13 : また逢う日
『騎士のソニア 【13 : また逢う日】』
移動都市を襲った事件。昔のような悲劇が起きることなく、ひとまず解決した。
ースタッ…。スタッ…。ー
「来たぞ。」
「やったな…!」
「…。」
「嬉しくないの?」
「別に。いつかは一人でやるだけだ。…生きているか見に来ただけで…。
俺はもう行く。…正義の意味は理解しただろう。」
「何もないのですか?」
「何もない。」
(ポゼ)「…。」
「生きていてよかったな。」
「へへ…!」
ーーーーー
(ラキエル)「…。」
「ネメシスが心配か?」
「…君か。文句を言いに来たか?」
「いや、俺だけでは出来なかった。」
「意外だな。」
「お前達のことは、ある程度信頼している。だから呼びに行かせた。」
「信頼を得ているのは、王として嬉しいものだ。」
そんな会話をするが、しばらく沈黙が続いた。二人は分かっていた。
お互いが本題に踏み込めずいることに。
「"本人からの希望"だ…。」
「…?」
「ヒーローリットリオは、"マンティーエルの他人格"だ。」
「…!!!いつからだ…」
「親が死んだあの日、犯人達を自身の手で処刑した日。俺が生まれ、奴は後ろに行った。」
「…そうか。」
「冷静だな。」
「内心は違うさ。十数年も昔に消えた家族が、生きていたと言われたらこうなってしまう。どうだ?少し…」
(リットリオ)「それはダメだ。俺は"リットリオ"。奴じゃない。俺がマスクを外しても、顔と声が同じ別人だ。昔の思い出が変わってしまう…。」
「…。そうか。でも、素直なとこは、君も同じだ。…フフ。」
厳格で高貴なラキエルは、少女であった笑顔でリットリオに微笑んだ。
「これから君はどうする?ネオの再興に時間がかかるが…」
「俺は変わらない。ネオのヒーローであり続ける。」
「君の選択だ。君が決めるといい。」
ー"リットリオ。君のやりたいように、やるといいよ。"ー
「(だが、俺の命は長くない…。毎日力を使っていたら、代償が俺を見つけに来ていた…。)」
ー"だからこそ、君のなりたいように…"ー
「"いつか世界を救う、ヒーロー"に…。」
マンティーエルとラキエルの言葉を聞き、自分の理想や民衆の期待を考えたリットリオ。過剰な力の行使に、精神は蝕まれており先は長くない。リットリオが選んだ答えとは…
ーーーーー
「行くのか?」
(ソニア)「朝には出ていく。俺らの手伝いは、必要ないと思ってな。」
(リットリオ)「そうか。
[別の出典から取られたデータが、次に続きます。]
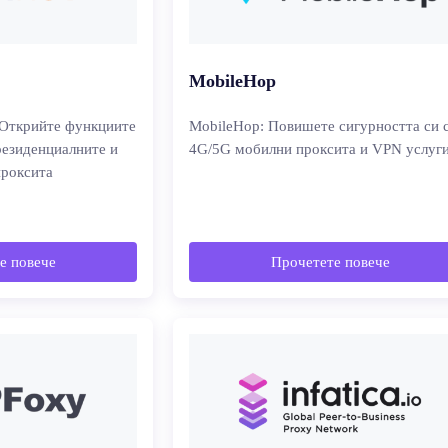
MobileHop
 Открийте функциите
MobileHop: Повишете сигурността си 
резиденциалните и
4G/5G мобилни проксита и VPN услуг
проксита
е повече
Прочетете повече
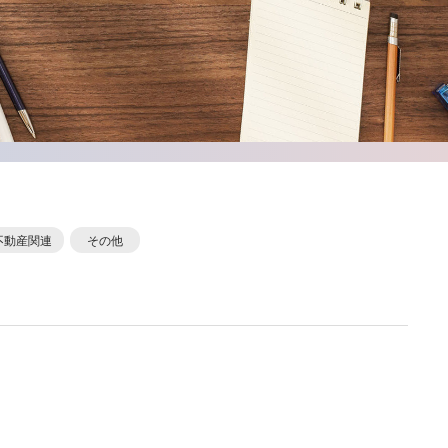
不動産関連
その他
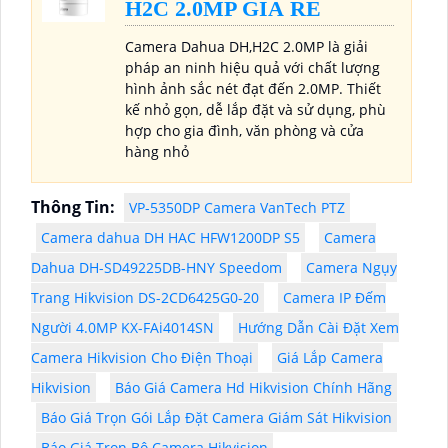
H2C 2.0MP GIÁ RẺ
Camera Dahua DH,H2C 2.0MP là giải
pháp an ninh hiệu quả với chất lượng
hình ảnh sắc nét đạt đến 2.0MP. Thiết
kế nhỏ gọn, dễ lắp đặt và sử dụng, phù
hợp cho gia đình, văn phòng và cửa
hàng nhỏ
Thông Tin:
VP-5350DP Camera VanTech PTZ
Camera dahua DH HAC HFW1200DP S5
Camera
Dahua DH-SD49225DB-HNY Speedom
Camera Ngụy
Trang Hikvision DS-2CD6425G0-20
Camera IP Đếm
Người 4.0MP KX-FAi4014SN
Hướng Dẫn Cài Đặt Xem
Camera Hikvision Cho Điện Thoại
Giá Lắp Camera
Hikvision
Báo Giá Camera Hd Hikvision Chính Hãng
Báo Giá Trọn Gói Lắp Đặt Camera Giám Sát Hikvision
Báo Giá Trọn Bộ Camera Hikvision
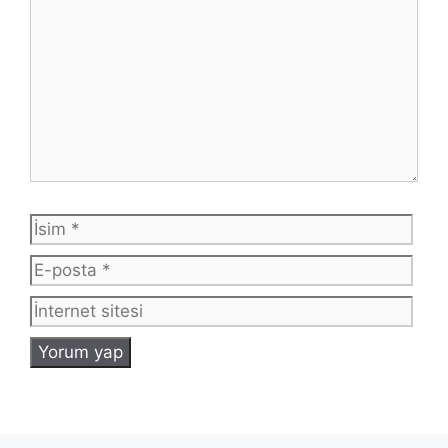
İsim
E-
post
İnte
sites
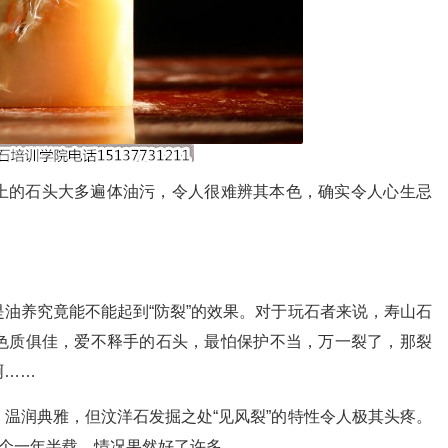
上的石头大多遍体油污，令人很难辨其本色，确实令人心生忌
油养究竟能不能起到“防裂”的效果。对于玩石者来说，寿山石
色质俱佳，爱不释手的石头，最怕保护不当，万一裂了，那裂
啊……
温润典雅，但汶洋石发掘之处“见风裂”的特性令人极其头疼。
上个一年半载，情况果然好了许多。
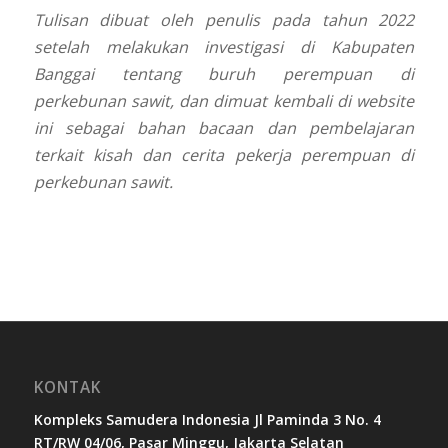
Tulisan dibuat oleh penulis pada tahun 2022
setelah melakukan investigasi di Kabupaten
Banggai tentang buruh perempuan di
perkebunan sawit, dan dimuat kembali di website
ini sebagai bahan bacaan dan pembelajaran
terkait kisah dan cerita pekerja perempuan di
perkebunan sawit.
KONTAK
Kompleks Samudera Indonesia Jl Paminda 3 No. 4
RT/RW 04/06, Pasar Minggu, Jakarta Selatan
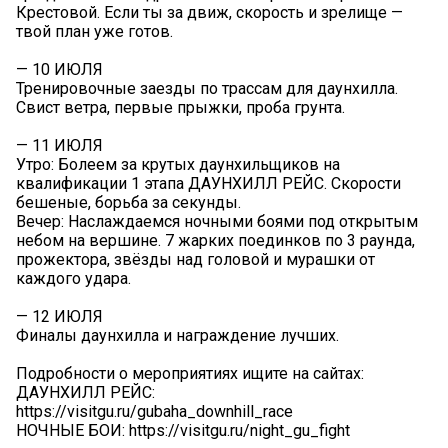
Крестовой. Если ты за движ, скорость и зрелище —
твой план уже готов.
— 10 ИЮЛЯ
Тренировочные заезды по трассам для даунхилла.
Свист ветра, первые прыжки, проба грунта.
— 11 ИЮЛЯ
Утро: Болеем за крутых даунхильщиков на
квалификации 1 этапа ДАУНХИЛЛ РЕЙС. Скорости
бешеные, борьба за секунды.
Вечер: Наслаждаемся ночными боями под открытым
небом на вершине. 7 жарких поединков по 3 раунда,
прожектора, звёзды над головой и мурашки от
каждого удара.
— 12 ИЮЛЯ
Финалы даунхилла и награждение лучших.
Подробности о мероприятиях ищите на сайтах:
ДАУНХИЛЛ РЕЙС:
https://visitgu.ru/gubaha_downhill_race
НОЧНЫЕ БОИ: https://visitgu.ru/night_gu_fight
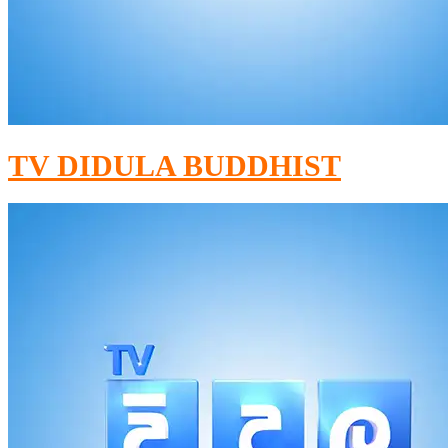
TV DIDULA BUDDHIST​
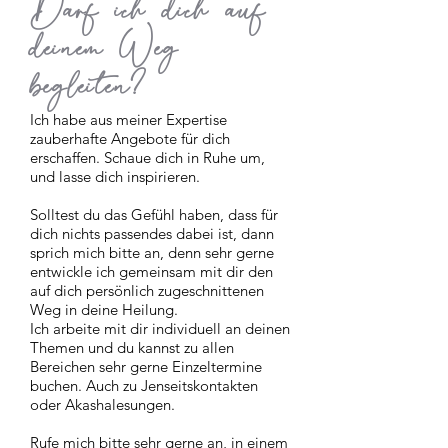
Darf ich dich auf
deinem Weg
begleiten?
Ich habe aus meiner Expertise
zauberhafte Angebote für dich
erschaffen. Schaue dich in Ruhe um,
und lasse dich inspirieren.
Solltest du das Gefühl haben, dass für
dich nichts passendes dabei ist, dann
sprich mich bitte an, denn sehr gerne
entwickle ich gemeinsam mit dir den
auf dich persönlich zugeschnittenen
Weg in deine Heilung.
Ich arbeite mit dir individuell an deinen
Themen und du kannst zu allen
Bereichen sehr gerne Einzeltermine
buchen. Auch zu Jenseitskontakten
oder Akashalesungen.
Rufe mich bitte sehr gerne an, in einem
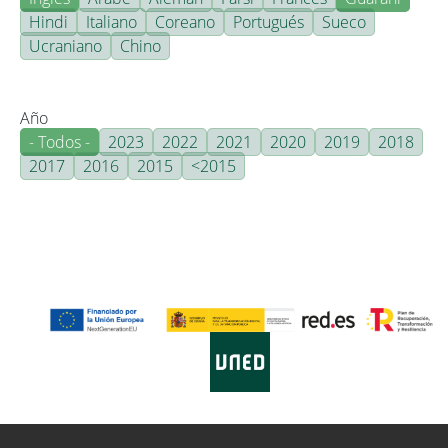
Hindi
Italiano
Coreano
Portugués
Sueco
Ucraniano
Chino
Año
- Todos -
2023
2022
2021
2020
2019
2018
2017
2016
2015
<2015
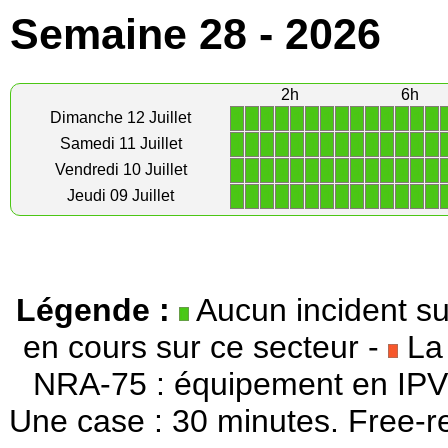
Semaine 28 - 2026
2h
6h
1
1
1
1
1
1
1
1
1
1
1
1
1
1
Dimanche 12 Juillet
1
1
1
1
1
1
1
1
1
1
1
1
1
1
Samedi 11 Juillet
1
1
1
1
1
1
1
1
1
1
1
1
1
1
Vendredi 10 Juillet
1
1
1
1
1
1
1
1
1
1
1
1
1
1
Jeudi 09 Juillet
Légende :
Aucun incident su
en cours sur ce secteur -
La 
NRA-75 : équipement en IPV
Une case : 30 minutes. Free-r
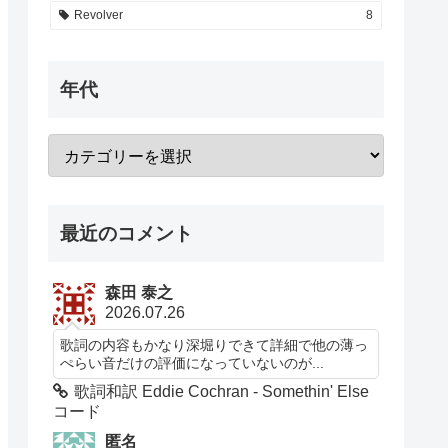
Revolver
8
年代
最近のコメント
森田 泰之
2026.07.26
歌詞の内容もかなり深堀りできて詳細で他の薄っ
ぺらい音だけの評価になっていないのが...
歌詞和訳 Eddie Cochran - Somethin' Else
コード
匿名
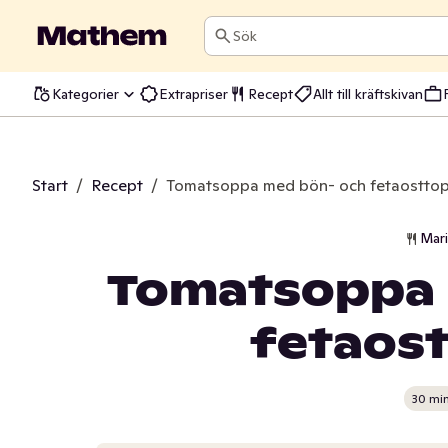
Sök
Kategorier
Extrapriser
Recept
Allt till kräftskivan
Start
/
Recept
/
Tomatsoppa med bön- och fetaostto
Mar
Tomatsoppa 
fetaos
30 mi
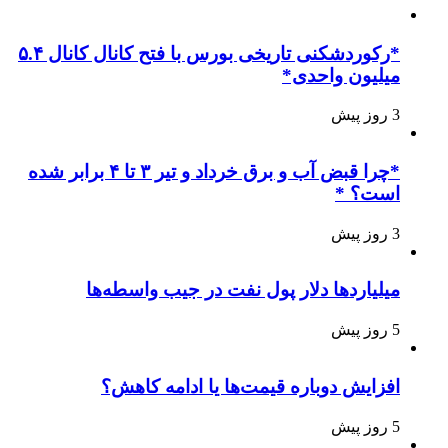
*رکوردشکنی تاریخی بورس با فتح کانال کانال ۵.۴
میلیون واحدی*
3 روز پیش
*چرا قبض آب و برق خرداد و تیر ۳ تا ۴ برابر شده
است؟ *
3 روز پیش
میلیاردها دلار پول نفت در جیب واسطه‌ها
5 روز پیش
افزایش دوباره قیمت‌ها یا ادامه کاهش؟
5 روز پیش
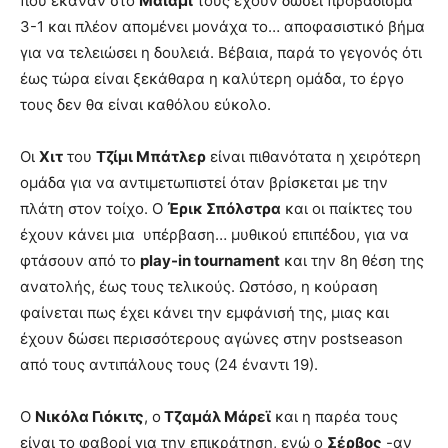
που έκαναν στο
Μαϊάμι
τους έχουν δώσει προβάδισμα
3-1 και πλέον απομένει μονάχα το… αποφασιστικό βήμα
για να τελειώσει η δουλειά. Βέβαια, παρά το γεγονός ότι
έως τώρα είναι ξεκάθαρα η καλύτερη ομάδα, το έργο
τους δεν θα είναι καθόλου εύκολο.
Οι
Χιτ
του
Τζίμι Μπάτλερ
είναι πιθανότατα η χειρότερη
ομάδα για να αντιμετωπιστεί όταν βρίσκεται με την
πλάτη στον τοίχο. Ο
Έρικ Σπόλστρα
και οι παίκτες του
έχουν κάνει μια υπέρβαση… μυθικού επιπέδου, για να
φτάσουν από το
play-in tournament
και την 8η θέση της
ανατολής, έως τους τελικούς. Ωστόσο, η κούραση
φαίνεται πως έχει κάνει την εμφάνισή της, μιας και
έχουν δώσει περισσότερους αγώνες στην postseason
από τους αντιπάλους τους (24 έναντι 19).
Ο
Νικόλα Γιόκιτς
, ο
Τζαμάλ Μάρεϊ
και η παρέα τους
είναι το φαβορί για την επικράτηση, ενώ ο
Σέρβος
-αν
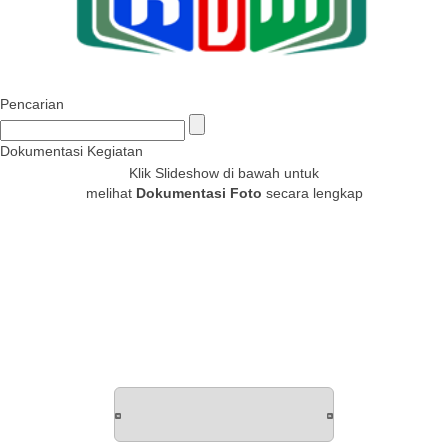
Pencarian
Dokumentasi Kegiatan
Klik Slideshow di bawah untuk
melihat
Dokumentasi Foto
secara lengkap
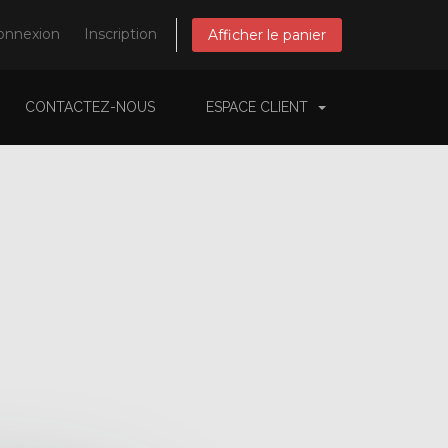
onnexion
Inscription
Afficher le panier
CONTACTEZ-NOUS
ESPACE CLIENT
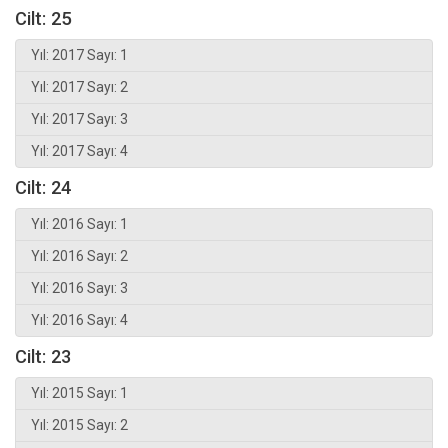
Cilt: 25
Yıl: 2017 Sayı: 1
Yıl: 2017 Sayı: 2
Yıl: 2017 Sayı: 3
Yıl: 2017 Sayı: 4
Cilt: 24
Yıl: 2016 Sayı: 1
Yıl: 2016 Sayı: 2
Yıl: 2016 Sayı: 3
Yıl: 2016 Sayı: 4
Cilt: 23
Yıl: 2015 Sayı: 1
Yıl: 2015 Sayı: 2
なら、"俺も行く"。」
(皆)「…!!!」
ヒーローリットリオの加入である。
「いなくてよいのですか?」
「外に出て力を得る。力に限りはないからな。ああいう力をもった奴らに、勝てなければいけない。」
「じゃあ決定。」
「不安はないんだね。」
「ネメシスの時に強く感じた。俺がいなくとも、守れる者達がいる。
だから大丈夫だ。騎士団も、ラキエルもまたな。」
「なら寝よう。朝は早いぞ。」
また新たに、力を求める友が加わった。5人の旅。次の国で表大陸最後の国となるが…
ーブラック・ロワー
(ハザキ)「帰ったぞ。」
ーガコン!!!ー
(オメガ)「電力を入れたタンクです。」
(???)「集まってきたな。」
「"血は馴染んだか"?」
(ミア)「大変だったけど…」
(黒鎧の男)「だいぶな…。電力、神の心臓。」
(???)「気を付けるのだ。神の力は強大である。人が耐えられるものではない。」
(黒鎧の男)「分かっている…。必要なことだ。こうでもしなければ…」
ーーーーー
満月。星々が光る草原の上。
(ラキエル)「リットリオ。ネオ・ランドは、君の帰還を待っている。我々に流れるのは、天空たる"天の血"。"天ノ神"の導きで、また再び会おう。」
朝日を背に、最後である燃える情熱の地へと向かおう。